Catherine Jacobs, a lawyer with Loomis Law Firm, refused to answer questions from lawyer Douglas A. Mielock during a hearing in Ingham County Probate Court regarding the conservatorship of Paul Hansen.
At the end of the hearing, Judge Richard Garcia appointed attorney Pat Gallagher as conservator for Hansen’s finances and revoked Jacobs’ power of attorney.
“There is some question in my mind regarding the gentleman’s capacity to issue that power of attorney,” Garcia told Jacobs’ lawyer, Philip Dwyer. “More importantly, I don’t believe your client is suitable to be a conservator.”
The hearing is the latest in a volley of motions, petitions and denials tied to Jacobs’ removal from several guardianship and conservator cases over the summer.
Between June and August, Garcia removed Jacobs from her roles as guardian and conservator in several cases and requested an investigation into Jacobs by the Attorney Grievance Commission.

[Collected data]
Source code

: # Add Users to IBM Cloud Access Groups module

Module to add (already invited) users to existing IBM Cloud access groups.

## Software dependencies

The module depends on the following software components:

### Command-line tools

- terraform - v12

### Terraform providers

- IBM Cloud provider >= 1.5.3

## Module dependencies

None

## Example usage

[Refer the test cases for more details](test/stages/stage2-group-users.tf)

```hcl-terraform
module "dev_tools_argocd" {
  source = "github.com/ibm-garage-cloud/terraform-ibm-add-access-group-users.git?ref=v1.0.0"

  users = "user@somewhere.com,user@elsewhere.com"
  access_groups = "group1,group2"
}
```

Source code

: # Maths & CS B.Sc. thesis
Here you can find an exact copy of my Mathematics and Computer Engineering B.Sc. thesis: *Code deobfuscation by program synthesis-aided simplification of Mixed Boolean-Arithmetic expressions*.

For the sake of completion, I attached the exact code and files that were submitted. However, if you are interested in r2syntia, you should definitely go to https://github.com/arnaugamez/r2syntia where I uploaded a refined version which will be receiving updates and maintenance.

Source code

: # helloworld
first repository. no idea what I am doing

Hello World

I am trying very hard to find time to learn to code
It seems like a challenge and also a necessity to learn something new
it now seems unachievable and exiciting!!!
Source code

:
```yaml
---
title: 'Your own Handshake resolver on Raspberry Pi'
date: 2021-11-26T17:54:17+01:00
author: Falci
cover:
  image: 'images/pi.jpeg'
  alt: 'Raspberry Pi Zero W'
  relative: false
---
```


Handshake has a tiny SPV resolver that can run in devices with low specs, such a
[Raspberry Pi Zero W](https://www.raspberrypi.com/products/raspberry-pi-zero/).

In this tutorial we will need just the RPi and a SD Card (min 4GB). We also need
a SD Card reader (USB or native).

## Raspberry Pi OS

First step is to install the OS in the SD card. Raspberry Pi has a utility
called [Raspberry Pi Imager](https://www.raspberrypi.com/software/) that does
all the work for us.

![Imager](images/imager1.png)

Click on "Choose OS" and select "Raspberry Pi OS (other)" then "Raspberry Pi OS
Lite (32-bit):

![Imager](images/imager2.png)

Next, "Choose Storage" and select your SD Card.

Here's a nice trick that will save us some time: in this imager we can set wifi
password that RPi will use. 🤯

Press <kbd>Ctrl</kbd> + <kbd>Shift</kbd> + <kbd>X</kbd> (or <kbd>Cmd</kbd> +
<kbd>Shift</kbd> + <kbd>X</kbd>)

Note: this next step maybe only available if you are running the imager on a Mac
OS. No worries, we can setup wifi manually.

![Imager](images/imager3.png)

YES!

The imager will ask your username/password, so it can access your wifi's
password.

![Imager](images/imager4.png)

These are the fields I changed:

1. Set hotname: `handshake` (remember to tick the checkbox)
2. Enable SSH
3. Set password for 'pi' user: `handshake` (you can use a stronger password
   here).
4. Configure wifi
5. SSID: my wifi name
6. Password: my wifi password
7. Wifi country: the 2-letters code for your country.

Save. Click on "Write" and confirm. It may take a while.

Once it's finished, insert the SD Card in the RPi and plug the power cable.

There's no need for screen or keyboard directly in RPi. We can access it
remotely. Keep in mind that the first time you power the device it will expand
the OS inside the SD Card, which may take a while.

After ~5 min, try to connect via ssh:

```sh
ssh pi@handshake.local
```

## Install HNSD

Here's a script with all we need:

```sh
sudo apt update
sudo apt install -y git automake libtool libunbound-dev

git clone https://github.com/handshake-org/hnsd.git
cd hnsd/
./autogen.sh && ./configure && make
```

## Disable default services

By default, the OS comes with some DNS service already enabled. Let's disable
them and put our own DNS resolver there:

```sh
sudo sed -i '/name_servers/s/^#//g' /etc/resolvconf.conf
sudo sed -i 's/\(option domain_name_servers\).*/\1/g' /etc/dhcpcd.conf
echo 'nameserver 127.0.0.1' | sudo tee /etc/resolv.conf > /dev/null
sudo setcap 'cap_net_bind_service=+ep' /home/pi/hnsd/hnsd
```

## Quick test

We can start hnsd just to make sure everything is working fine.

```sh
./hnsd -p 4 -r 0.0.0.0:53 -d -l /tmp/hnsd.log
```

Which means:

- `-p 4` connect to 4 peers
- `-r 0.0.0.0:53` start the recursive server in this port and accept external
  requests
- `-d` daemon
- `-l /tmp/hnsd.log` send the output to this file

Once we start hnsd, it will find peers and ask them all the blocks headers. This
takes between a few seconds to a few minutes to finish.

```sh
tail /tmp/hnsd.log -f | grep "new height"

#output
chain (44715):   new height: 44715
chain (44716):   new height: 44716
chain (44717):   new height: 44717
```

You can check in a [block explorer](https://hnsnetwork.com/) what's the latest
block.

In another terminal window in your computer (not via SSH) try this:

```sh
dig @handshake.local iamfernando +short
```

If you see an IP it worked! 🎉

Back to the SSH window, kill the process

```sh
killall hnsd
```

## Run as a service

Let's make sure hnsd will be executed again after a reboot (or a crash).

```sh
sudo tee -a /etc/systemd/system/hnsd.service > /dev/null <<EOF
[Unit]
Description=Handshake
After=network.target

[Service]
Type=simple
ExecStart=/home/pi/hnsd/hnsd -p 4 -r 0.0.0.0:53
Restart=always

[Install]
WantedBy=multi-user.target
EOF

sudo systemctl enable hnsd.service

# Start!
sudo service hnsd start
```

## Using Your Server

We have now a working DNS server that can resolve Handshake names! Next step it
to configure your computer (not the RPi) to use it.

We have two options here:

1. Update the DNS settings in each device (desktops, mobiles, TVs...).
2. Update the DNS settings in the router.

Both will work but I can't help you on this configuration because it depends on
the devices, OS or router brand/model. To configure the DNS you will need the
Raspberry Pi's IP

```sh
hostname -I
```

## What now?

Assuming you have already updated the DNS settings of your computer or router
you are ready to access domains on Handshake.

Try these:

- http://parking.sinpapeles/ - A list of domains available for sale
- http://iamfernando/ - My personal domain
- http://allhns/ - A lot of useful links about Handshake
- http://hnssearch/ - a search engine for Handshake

**Prompt 1:** In the report on the probate hearing, whom did Judge Garcia appoint as conservator for Hansen's finances?
**Prompt 2:** List every person named in the report on the probate hearing.
**Prompt 3:** Extend the report on the probate hearing from its last sentence.

**Answer section 1:** Attorney Pat Gallagher

**Answer section 2:** Catherine Jacobs, Douglas A. Mielock, Paul Hansen, Richard Garcia, Pat Gallagher, Philip Dwyer

**Answer section 3:**
The removals followed court hearings in which Garcia discovered that Jacobs had signed off on a major surgery even though her guardianship for that patient had lapsed; that she had an undisclosed agreement with Sparrow Hospital in which she was paid to petition for the guardianship of certain patients; and that Jacobs’ granddaughter and her granddaughter’s boyfriend were living in the home of a woman with memory impairments for whom Jacobs is guardian and conservator.
In August, Jacobs filed the first of at least four motions to disqualify Garcia from her cases, largely because of the judge's request to the Attorney Grievance Commission.
Garcia has denied Jacobs' requests each time, including one she filed in Hansen’s case.
On Tuesday in Clinton County, Probate Judge Lisa Sullivan weighed in on one of the cases in which Garcia denied Jacobs’ motion for disqualification. Sullivan, who was asked by the State Court Administrative Office to review the case, supported Garcia’s denial of the motion. Sullivan indicated she expects to hear similar motions in other cases.
Mielock attended the Hansen hearing Tuesday as a representative of Crisann Breed, the daughter of Ester Breed, one of three people named in Hansen’s will. Ester Breed, a cousin to Hansen, died Oct. 12.
According to an Ingham County Sheriff’s Office report, Jacobs and her daughter, Mona Darling, were longtime friends of Hansen and, at some point, Darling became Hansen’s power of attorney.
In 2015, the Ingham County Sheriff’s Office began investigating withdrawals Darling had made from some of Hansen’s accounts and Jacobs, who is listed as a recipient in Hansen’s will, took over as his power of attorney.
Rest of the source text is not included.